:: Selected passage ::
[Start of Attachment]

If there is one prayer that you should pray/sing every day and every hour, it is the LORD's prayer (Our FATHER in Heaven prayer)
It is the most powerful prayer. A pure heart, a clean mind, and a clear conscience is necessary for it.
- Samuel Dominic Chukwuemeka

For in GOD we live, and move, and have our being. - Acts 17:28

The Joy of a Teacher is the Success of his Students. - Samuel Chukwuemeka

Inferential Statistics

I greet you this day,

First: Read the Stories (Yes, I tell stories too. ☺)
The stories will introduce you to the topic, while making you smile/laugh at the same time.
Second: Review the Notes.
Third: View the Videos.
Fourth: Solve the questions/solved examples.
Fifth: Check your solutions with my thoroughly-explained solved examples.

I wrote some of the codes for the calculators using Javascript, a client-side scripting language. In addition, I used the AJAX Javascript library. Please use the latest Internet browsers. The calculators should work.

Comments, ideas, areas of improvement, questions, and constructive criticisms are welcome. Should you need to contact me, please use the form at the bottom of the page. Thank you for visiting.

Samuel Chukwuemeka (Samdom For Peace) B.Eng., A.A.T, M.Ed., M.S

Story on Population Proportion

Please check back later for the story.

Objectives

Students will:
(1.) Discuss Inferential Statistics.
(2.) Estimate population proportion.
(3.) Estimate population mean.
(4.) Estimate population variance.
(5.) Estimate population standard deviation.
(6.) Calculate inferential statistics using an appropriate statistical software package such as R studio.
(7.) Draw statistical inferences from a large, realistic data set using a statistical software package such as R studio.
(8.) Solve applied problems in inferential statistics.

Introduction

Do you have any favorite News Media? Or do you think any/some of them are fake news?
(Lol ...I did not mention any name so I do not get in trouble. 😊 But anyway, let's get back on track. Please note: I am not endorsing any of them. I am only using them to teach you topics in Statistics.)

[End of Attachment]

Collected data:
[Start of Attachment]

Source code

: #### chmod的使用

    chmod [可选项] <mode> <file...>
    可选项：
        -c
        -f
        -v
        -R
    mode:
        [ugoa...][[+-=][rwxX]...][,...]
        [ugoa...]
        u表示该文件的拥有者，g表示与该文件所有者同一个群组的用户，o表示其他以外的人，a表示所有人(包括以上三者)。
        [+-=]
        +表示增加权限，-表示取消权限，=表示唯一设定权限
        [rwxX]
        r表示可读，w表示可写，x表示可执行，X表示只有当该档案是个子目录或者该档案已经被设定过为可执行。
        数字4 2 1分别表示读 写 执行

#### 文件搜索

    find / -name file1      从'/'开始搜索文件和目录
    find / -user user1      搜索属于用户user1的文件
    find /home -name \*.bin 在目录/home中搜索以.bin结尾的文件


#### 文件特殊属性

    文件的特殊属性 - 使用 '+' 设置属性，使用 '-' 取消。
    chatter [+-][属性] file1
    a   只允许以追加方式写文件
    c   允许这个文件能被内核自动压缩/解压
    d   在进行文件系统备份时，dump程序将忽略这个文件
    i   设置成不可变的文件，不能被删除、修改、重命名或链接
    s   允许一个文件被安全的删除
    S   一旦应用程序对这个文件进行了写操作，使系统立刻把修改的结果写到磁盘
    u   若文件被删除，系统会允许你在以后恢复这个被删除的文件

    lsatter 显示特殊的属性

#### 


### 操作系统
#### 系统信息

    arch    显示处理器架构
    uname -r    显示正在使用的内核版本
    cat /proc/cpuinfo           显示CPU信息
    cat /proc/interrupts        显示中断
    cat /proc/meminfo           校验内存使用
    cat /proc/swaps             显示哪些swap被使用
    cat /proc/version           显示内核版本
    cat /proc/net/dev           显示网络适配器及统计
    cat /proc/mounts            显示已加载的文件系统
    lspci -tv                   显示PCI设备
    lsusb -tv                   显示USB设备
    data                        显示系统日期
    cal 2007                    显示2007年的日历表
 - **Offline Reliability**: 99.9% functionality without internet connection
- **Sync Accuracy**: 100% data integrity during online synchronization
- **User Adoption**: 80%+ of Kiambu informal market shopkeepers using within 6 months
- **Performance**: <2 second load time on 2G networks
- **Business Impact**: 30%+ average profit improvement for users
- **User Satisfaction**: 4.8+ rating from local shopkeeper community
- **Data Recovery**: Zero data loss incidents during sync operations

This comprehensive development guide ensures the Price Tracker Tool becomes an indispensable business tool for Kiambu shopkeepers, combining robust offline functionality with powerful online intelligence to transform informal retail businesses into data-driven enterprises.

[End of Attachment]

:: Task requirements ::
Quote the stretch of the inferential statistics page from "The stories will" through "thoroughly-explained solved examples.".

:: Answer to the exercise ::
The stories will introduce you to the topic, while making you smile/laugh at the same time.
Second: Review the Notes.
Third: View the Videos.
Fourth: Solve the questions/solved examples.
Fifth: Check your solutions with my thoroughly-explained solved examples.